By Senator Mike Morrell, 23rd State Senate District
While in recent years our state government has seen record-setting budgets, the same cannot be said, unfortunately, for working Californians and small businesses. Their hard-earned money does not go as far as it should, meaning that families and entrepreneurs have less to invest in their futures.
High taxes and extensive regulations discourage businesses from opening or investing here. It is the reason that for 12 years straight, California has been named the worst state for business in CEO surveys taken by Chief Executive Magazine.
However, attempts to increase taxes are well underway. Despite the fact that California drivers already pay some of the highest gas taxes in the country for deteriorating roads, legislative Democrats have started pushing for additional gas taxes and vehicle fees.
Among the tax and fee increases included in the current proposal:
- Gasoline excise tax: 12 cents per gallon, phased in over three years
- Price-based excise tax: 7.5 cents per gallon
- Diesel excise tax: 20 cents per gallon
- Diesel sales tax: 4% per gallon
- Vehicle Registration Fee: $38 per vehicle annually
Californians already pay enough for the services and programs they expect. Reforms and efficiencies should first be made with existing resources.
Along with pinching household budgets, these proposed increases will also drive up the cost of doing business here. With the threat of another recession always looming, the focus rather needs to be on effectively growing our economy and fostering a business environment that inspires confidence in job creators.
To this end I have authored legislation aimed at making California more business-friendly. Senate Bill 248 would lower the minimum franchise tax paid by new small businesses from $800 to $400. Senate Bill 555 would require that any regulation adopted by a state agency be reviewed five years after implementation.
Both measures are important steps in strengthening our state’s economy.

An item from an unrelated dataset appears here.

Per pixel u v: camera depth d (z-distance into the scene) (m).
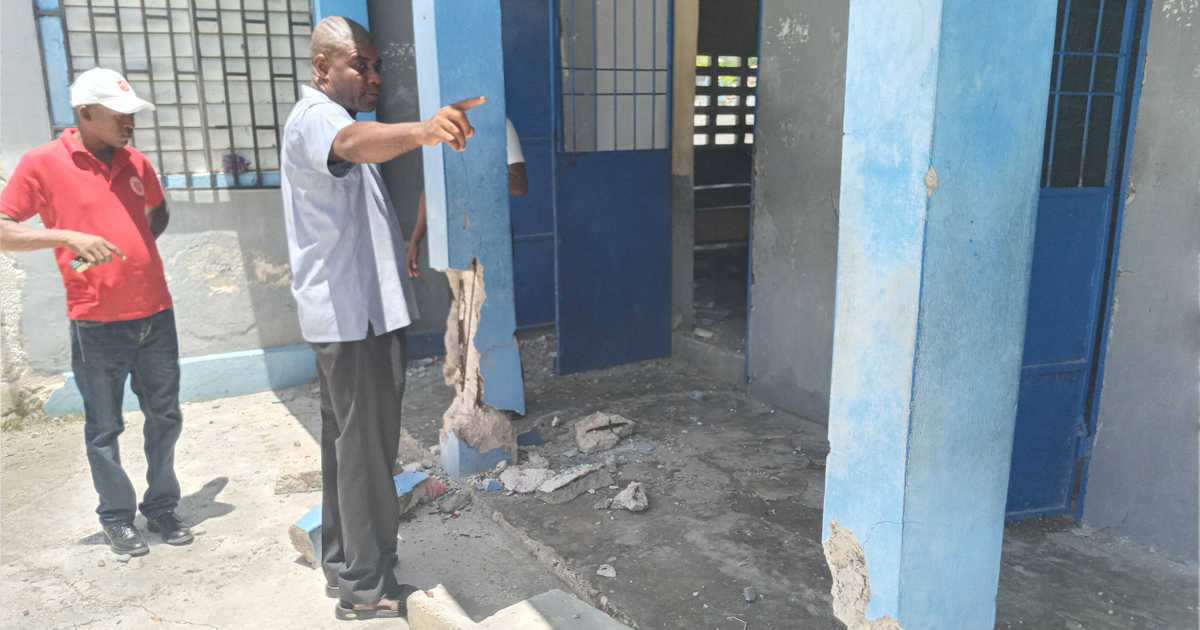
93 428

At the same time, any progress we make on this front can only be sustained if we continue paying down the hundreds of billions of dollars the state owes in public pensions and other obligations.
Absent major reforms, the debt situation is only going to get worse. Groups like the American Legislative Exchange Council peg our statewide unfunded liabilities at almost a trillion dollars.
Consider that for the 2015-16 fiscal year, the California Public Employees Retirement System (CalPERS) planned for a 7.5% rate of return on its investments. However, it only managed to achieve a 0.6% rate of return. 7% of a $400 billion liability means a shortfall of $28 billion.
Weak investment returns are forcing CalPERS to re-evaluate the soundness of their assumptions. The department will at some point in the future have to admit that investments alone may not be enough to cover pension costs.
The dual realities of a fragile economic recovery and a public pension fund that is financially unstable put our state in a perpetually precarious situation.
As budget talks get further underway and the legislative year moves forward, the governor and his Democrat colleagues need to recognize that additional taxes would magnify these challenges facing California.
Senator Morrell represents the 23rd State Senate District, which covers portions of Riverside, San Bernardino and Los Angeles counties, including Phelan and Piñon Hills.